Transcribe the data. Leave out nothing.

(Saved data entries)
▬▬▬▬▬▬
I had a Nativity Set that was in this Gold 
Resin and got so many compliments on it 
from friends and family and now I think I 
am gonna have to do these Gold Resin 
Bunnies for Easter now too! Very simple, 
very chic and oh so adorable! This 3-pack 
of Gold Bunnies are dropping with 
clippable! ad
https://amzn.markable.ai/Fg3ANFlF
▬▬▬▬▬▬
SOLVED EXERCISE
I had a Nativity Set that was in this Gold 
Resin and got so many compliments on it 
from friends and family and now I think I 
am gonna have to do these Gold Resin 
Bunnies for Easter now too! Very simple, 
very chic and oh so adorable! This 3-pack 
of Gold Bunnies are dropping with 
clippable! ad
https://amzn.markable.ai/Fg3ANFlF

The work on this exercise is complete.